> _READING TEXT_
□ □ □

Dr. Dobb's Journal, February 2006
Of course, this daunting business of inflicting on yourself a radical paradigm shift over to the search model isn't really something you'd want to task your imagination with every day. Writing a spreadsheet application, for example, isn't obviously helped much by viewing the task as a search through a space of programs looking for one that has a lot of little boxes with numbers and formulas in them. Or any other problem-space-search representation that I can think of. Still, it can be a powerful technique, and in fact, it was responsible for bringing about the first successes in artificial intelligencethe early puzzle-solving and game-playing programs. So say Avron Barr and Edward Feigenbaum in The Handbook of Artificial Intelligence (William Kaufmann, 1981; ISBN 0865760047), and they should know.
An entirely different idea regarding the desirable ubiquity of search is the notion that every viable 21st century software business model can and should be built around search. A corollary of this rather bold theorem is the idea that Microsoft wants to or needs to become Google, a notion that one would be tempted to discount as a gross oversimplification if it weren't for the fact that the person seemingly most responsible for putting the thought into the technological public's imagination is Bill Gates. And he should know.
What we all know by now is that Microsoft really is searching for a new business model. Maybe they'll find it in one of the many search-related projects underway in Microsoft labs. Maybe they'll adopt Google's when Google gets done with it.
What I can tell you is that you'll find here some random observations on search and a brief look at another of those fat books with ambitious titles for which I have an odd fondness. On my Fat Book Shelf right next to Stephen Wolfram's A New Kind of Science (1197 pages) and Stephen Jay Gould's The Structure of Evolutionary Theory (1433 pages) stands Roger Penrose's The Road to Reality: A Complete Guide to the Laws of the Universe (1099 pages). I've wanted to have someone explain to me the laws of the universe, and because Penrose won a Wolf Prize with Stephen Hawking "for their joint contribution to our understanding of the universe," he should know.
As I write this, search is much in the news (with Google indexing blogs, news is much in the search, too). Google itself is much in the news. Stock price? You could drive across the United States in an SUV at summer 2005 gas prices for less than the price of a single share of Google stock. CNet writer Declan McCullough recently wrote a piece canonizing the old search protocol Gopher and its Veronica server; while in The New York Times, John Battelle was raving about the Web 2.0 conference, much of which was about search. Meanwhile, there's a campaign to save the search mascot, Jeeves, and we read that "Bill Gates Visits the Holy Land and Talks Search." Search is everywhere.
News aggregators? Ping servers? Mapping, GPS, people search, social bookmarking, tagging, communities of interest. Just more ways to search.

□ □ □

> _WORK ITEM A_
Write out the rows exactly, from the first row through the row containing "15. science-apolline", including both.

□ □ □

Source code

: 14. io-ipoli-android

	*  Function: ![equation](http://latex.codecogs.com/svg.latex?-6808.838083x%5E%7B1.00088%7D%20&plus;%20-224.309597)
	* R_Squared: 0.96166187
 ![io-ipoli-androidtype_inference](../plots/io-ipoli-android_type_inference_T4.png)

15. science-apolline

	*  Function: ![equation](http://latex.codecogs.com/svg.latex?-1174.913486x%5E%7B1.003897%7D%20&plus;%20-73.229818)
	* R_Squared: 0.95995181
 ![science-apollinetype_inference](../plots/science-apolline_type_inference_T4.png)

□ □ □

> _WORK ITEM B_
According to the column on search, how many pages does Roger Penrose's The Road to Reality have?

> _FINAL ANSWER A_
Source code

: 14. io-ipoli-android

	*  Function: ![equation](http://latex.codecogs.com/svg.latex?-6808.838083x%5E%7B1.00088%7D%20&plus;%20-224.309597)
	* R_Squared: 0.96166187
 ![io-ipoli-androidtype_inference](../plots/io-ipoli-android_type_inference_T4.png)

15. science-apolline

> _FINAL ANSWER B_
1099 pages.